[What to do] Repeat each record word for word.

Document structure recognition data
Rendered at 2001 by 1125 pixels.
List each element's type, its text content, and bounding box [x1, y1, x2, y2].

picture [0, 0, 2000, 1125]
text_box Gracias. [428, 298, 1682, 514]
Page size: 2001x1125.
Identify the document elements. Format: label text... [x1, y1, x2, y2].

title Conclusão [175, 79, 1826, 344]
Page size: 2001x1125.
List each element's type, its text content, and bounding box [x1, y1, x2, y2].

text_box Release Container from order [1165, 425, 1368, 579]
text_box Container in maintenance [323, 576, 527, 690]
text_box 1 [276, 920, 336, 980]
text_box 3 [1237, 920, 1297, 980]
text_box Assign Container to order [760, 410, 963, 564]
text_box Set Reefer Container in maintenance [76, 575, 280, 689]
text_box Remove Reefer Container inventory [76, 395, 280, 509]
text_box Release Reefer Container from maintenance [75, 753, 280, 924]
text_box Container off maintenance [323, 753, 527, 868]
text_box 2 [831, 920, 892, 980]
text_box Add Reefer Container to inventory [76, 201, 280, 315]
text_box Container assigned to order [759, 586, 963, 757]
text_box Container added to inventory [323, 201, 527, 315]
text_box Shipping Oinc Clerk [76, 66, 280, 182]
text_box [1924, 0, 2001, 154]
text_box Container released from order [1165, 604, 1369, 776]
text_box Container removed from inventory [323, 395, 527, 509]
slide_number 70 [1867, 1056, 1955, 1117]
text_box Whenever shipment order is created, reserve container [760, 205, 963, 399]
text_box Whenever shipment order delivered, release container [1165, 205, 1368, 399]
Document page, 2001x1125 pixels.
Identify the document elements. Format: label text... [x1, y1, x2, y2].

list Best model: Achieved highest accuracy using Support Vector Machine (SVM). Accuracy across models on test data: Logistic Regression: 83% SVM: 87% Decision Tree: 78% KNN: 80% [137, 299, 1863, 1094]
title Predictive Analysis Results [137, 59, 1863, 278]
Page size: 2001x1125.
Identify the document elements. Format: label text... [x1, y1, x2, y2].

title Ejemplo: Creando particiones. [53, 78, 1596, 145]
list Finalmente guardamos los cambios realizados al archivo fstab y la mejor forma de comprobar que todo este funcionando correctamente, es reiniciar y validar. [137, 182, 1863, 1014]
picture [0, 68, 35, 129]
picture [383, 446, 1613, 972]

[Response]
Rendered at 2001 by 1125 pixels.
List each element's type, its text content, and bounding box [x1, y1, x2, y2].

picture [0, 0, 2000, 1125]
text_box Gracias. [428, 298, 1682, 514]
Page size: 2001x1125.
Identify the document elements. Format: label text... [x1, y1, x2, y2].

title Conclusão [175, 79, 1826, 344]
Page size: 2001x1125.
List each element's type, its text content, and bounding box [x1, y1, x2, y2].

text_box Release Container from order [1165, 425, 1368, 579]
text_box Container in maintenance [323, 576, 527, 690]
text_box 1 [276, 920, 336, 980]
text_box 3 [1237, 920, 1297, 980]
text_box Assign Container to order [760, 410, 963, 564]
text_box Set Reefer Container in maintenance [76, 575, 280, 689]
text_box Remove Reefer Container inventory [76, 395, 280, 509]
text_box Release Reefer Container from maintenance [75, 753, 280, 924]
text_box Container off maintenance [323, 753, 527, 868]
text_box 2 [831, 920, 892, 980]
text_box Add Reefer Container to inventory [76, 201, 280, 315]
text_box Container assigned to order [759, 586, 963, 757]
text_box Container added to inventory [323, 201, 527, 315]
text_box Shipping Oinc Clerk [76, 66, 280, 182]
text_box [1924, 0, 2001, 154]
text_box Container released from order [1165, 604, 1369, 776]
text_box Container removed from inventory [323, 395, 527, 509]
slide_number 70 [1867, 1056, 1955, 1117]
text_box Whenever shipment order is created, reserve container [760, 205, 963, 399]
text_box Whenever shipment order delivered, release container [1165, 205, 1368, 399]
Document page, 2001x1125 pixels.
Identify the document elements. Format: label text... [x1, y1, x2, y2].

list Best model: Achieved highest accuracy using Support Vector Machine (SVM). Accuracy across models on test data: Logistic Regression: 83% SVM: 87% Decision Tree: 78% KNN: 80% [137, 299, 1863, 1094]
title Predictive Analysis Results [137, 59, 1863, 278]
Page size: 2001x1125.
Identify the document elements. Format: label text... [x1, y1, x2, y2].

title Ejemplo: Creando particiones. [53, 78, 1596, 145]
list Finalmente guardamos los cambios realizados al archivo fstab y la mejor forma de comprobar que todo este funcionando correctamente, es reiniciar y validar. [137, 182, 1863, 1014]
picture [0, 68, 35, 129]
picture [383, 446, 1613, 972]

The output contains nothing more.